La sveglia è puntata alle sei in considerazione dell’alba che è prevista alle sette. Dato che le giornate si sono accorciate molto vorrei partire con il primissimo chiarore per sfruttare tutte le ore di luce, ma lasciare da soli un ormeggio a pacchetto lungo il fiume è sempre una faccenda lunga e complessa, e quindi finisco con il mollare l’ultima cima che mi vincola alla barca di fianco alle sette passate, sollazzando con lo spettacolo un grosso cigno (sulla foce del Tevere ci sono i cigni) che ha osservato con attenzione ininterrotta tutta la manovra. Ho indosso la cerata completa e gli stivali, più a protezione dell’umidità, che ricompre completamente la coperta di Piazza Grande, che del freddo; l’aria è incredibilmente tiepida per la stagione.

Discendo il fiume a favore di corrente e recupero i parabordi che penzolano ormai inutili sulle murate, mentre ai mie lati sfrecciano alcune piccole barche di pescatori mattinieri e impazienti e sopra la mia testa alcuni gabbiani disegnano volteggiando le prime loro parabole aeree della giornata.
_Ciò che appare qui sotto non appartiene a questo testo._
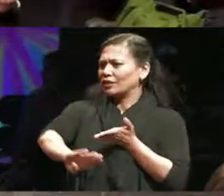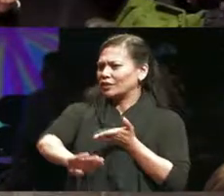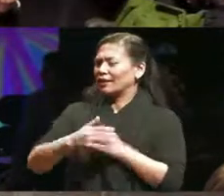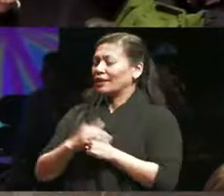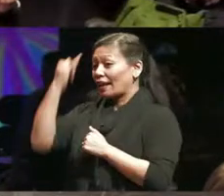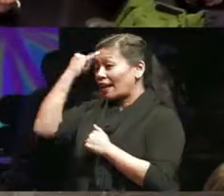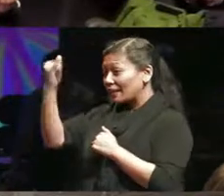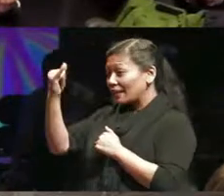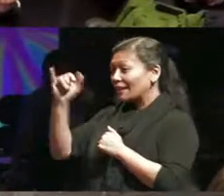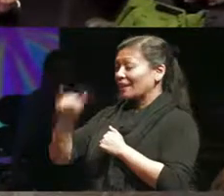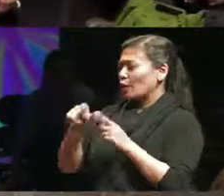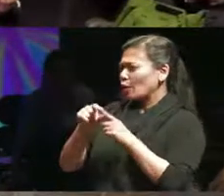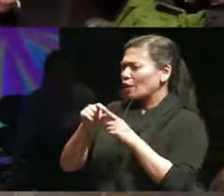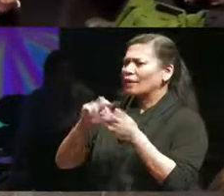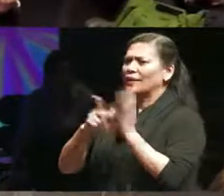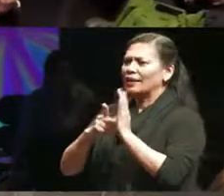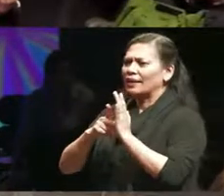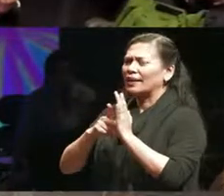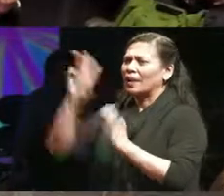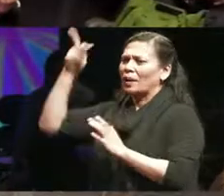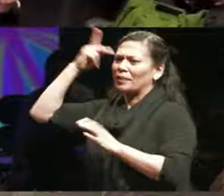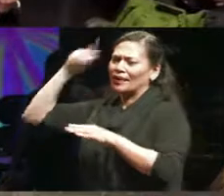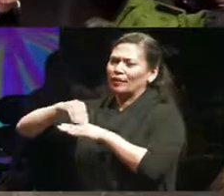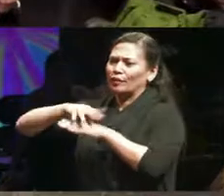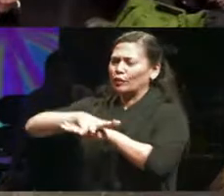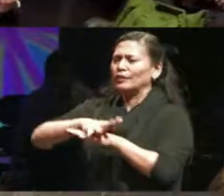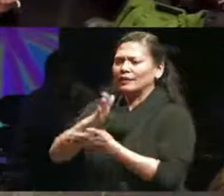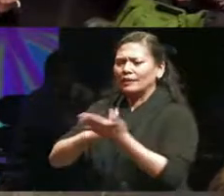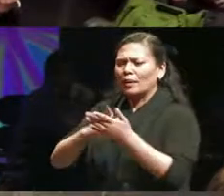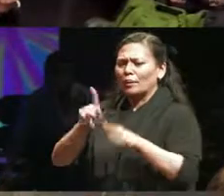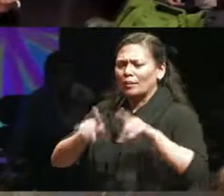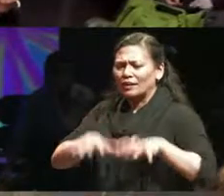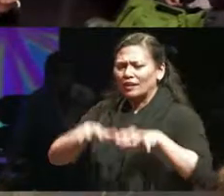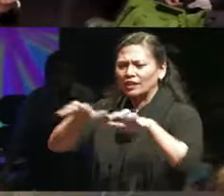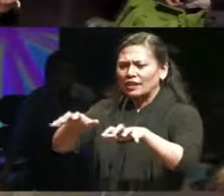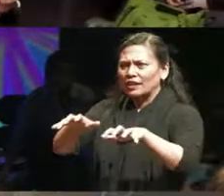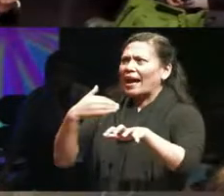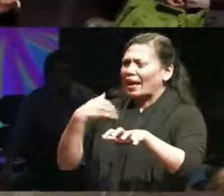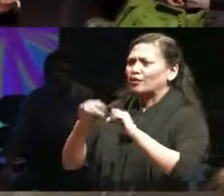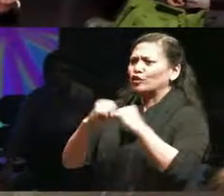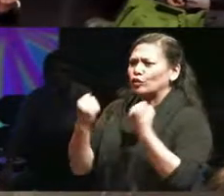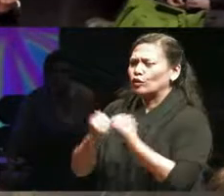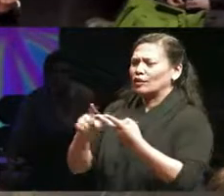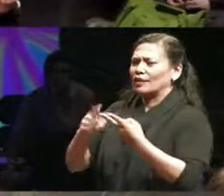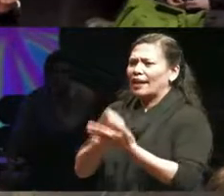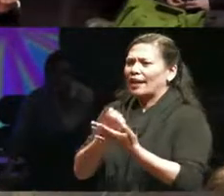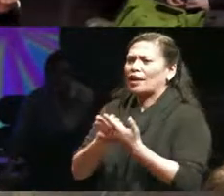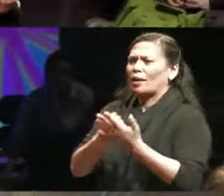has come to named the politically induced condition in which certain populations suffer from failing so and economic networks becoming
Esco dal fiume e mi metto in rotta per Palmarola, cinque miglia a nord di Ponza. Il vento è leggero e le vele hanno bisogno di un po’ di aiuto dal motore per dare una velocità decente. Prendo il mare per rispondere a quel richiamo interiore che chi naviga conosce bene: il mare chiama, soprattutto quando l’anima ha bisogno di essere accarezzata. Qualche giorno da solo a galleggiare sull’infinita distesa azzurra mi aiuterà a fare chiarezza dentro di me su alcune questioni difficili che sto affrontando in questo periodo.

La navigazione scorre tranquilla, prevedibile, senza sorprese, come la costa laziale che sfila alla mia sinistra. Gioco infruttuosamente con la traina, leggo, scrivo, scambio qualche messaggio con un paio di amici, controllo che tutto sia a posto e in sicurezza, mi godo l’atmosfera. Il sole scalda progressivamente la giornata e verso l’ora di pranzo ho rimosso tutti gli strati di abbigliamento che indossavo, fino a restare in maglietta. Passato Capo d’Anzio consumo un rapido pasto a base di focaccia imbottita di prosciutto poi mi gusto il caffè in pozzetto.

Verso le quattro e mezza del pomeriggio, l’incanto di un tramonto spettacolare: il sole si riflette su alcuni cirri sfilacciati marezzando il cielo di un arancione che vira al rosso fino a spegnersi oltre la linea dell’orizzonte. La temperatura dell’aria ovviamente cala e  io ricompongo progressivamente tutta la cipolla di indumenti che avevo sfogliato qualche ora prima.

Il profilo di Palmarola è ben visibile nell’oscurità stemperata da una luna brillante. Alla base dell’isola, disabitata in questa stagione, osservo una decina di luci a pelo d’acqua: troppe per essere barche alla fonda in una sera di novembre. Avvicinandomi scopro essere piccole imbarcazioni da pesca che ciondolano su un mare oleoso e senza vento. 

Raggiungo il punto che ho scelto sulla carta per dare ancora ma trovo una leggera onda morta che di sicuro minerebbe la tranquillità che auspico per la notte, pertanto non libero neppure il ferro dal musone e giro immediatamente la prua per mettermi in rotta per Ponza, dove il ventaglio di possibilità per ancorare è più ampio. Chiaia di luna è esposta allo stesso modo quindi le condizioni meteo saranno con tutta probabilità le stesse ma decido comunque di dare un’occhiata prima di ripiegare su Cala Feola, meno ampia e più profonda. In un oretta scarsa ci sono, ma anche qui mi basta un’occhiata per capire che non è aria. Un grosso catamarano oscilla vistosamente malgrado la maggiore stabilità dei multiscafo alla fonda. 

Ancora mezzora di navigazione e alle otto e mezza calo un generoso calumo che mi garantirà un ancoraggio sicuro. Lascio raffreddare il motore per qualche minuto prima di spegnerlo poi accendo la luce in testa d’albero e scendo sottocoperta a prepararmi la cena.

Le luci delle case che dalle colline che circondano la piccola baia si affacciano sul mare puntinano la notte, luccicando intermittenti attraverso gli oblò della tuga. Ogni tanto si sente il rumore di un entrobordo che rientra in porto e in lontananza l’abbaiare stanco di un cane. Tutto mi arriva ovattato, il mondo convulso della terraferma sfuma in lontananza, sovrastato da un mite sciabordio sullo scafo. Piazza Grande, fedele compagna di tante navigazioni, mi abbraccia cullandomi dolcemente nella notte: la poesia a volte è dietro l’angolo, quasi sotto casa.